The Evolution of Dispersal

Organisms may either remain in the population they currently occupy or attempt to disperse to another population. In collaboration with Dr. Robert D. Holt, University of Florida, I am using simple patch models to examine how different population dynamic regimes influence the evolution of dispersal rates. Contrary to previous analyses, we find that some level of dispersal is favored by natural selection under all regimes of habitat variability. Furthermore, we find that two very different polymorphisms are favored under different conditions; in one polymorphism an infinite number of genotypes expressing patch-specific dispersal propensities in specific ratios coexist, and in the other a dimorphism of two genotypes coexist (a high dispersal and a no dispersal genotype).
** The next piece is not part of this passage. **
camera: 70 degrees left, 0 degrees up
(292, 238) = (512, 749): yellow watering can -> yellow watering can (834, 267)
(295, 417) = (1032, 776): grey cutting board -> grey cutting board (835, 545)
The dimorphism can be invaded and replaced by one phenotypically plastic genotype that expresses a particular combination of patch-specific dispersal propensities. If however population fluctuations are generated by chaotic population dynamics and not by external environmental variation, multistate polymorphisms can be maintained indefinitely under some conditions. This model makes a number of testable predictions about the amounts of phenotypic and genetic variation in dispersal characters that are expected both within and between populations, and the degree to which the expression of phenotypic characters affecting dispersal propensity should be sensitive to environmental conditions (i.e. phenotypic plasticity).

Relevant papers

McPeek, M. A., and R. D. Holt. 1992. The evolution of dispersal in spatially and temporally varying environments. American Naturalist 140:1010-1027.

Holt, R. D., and M. A. McPeek. 1996. On the evolution of dispersal in a chaotic environment. American Naturalist 148:709-718.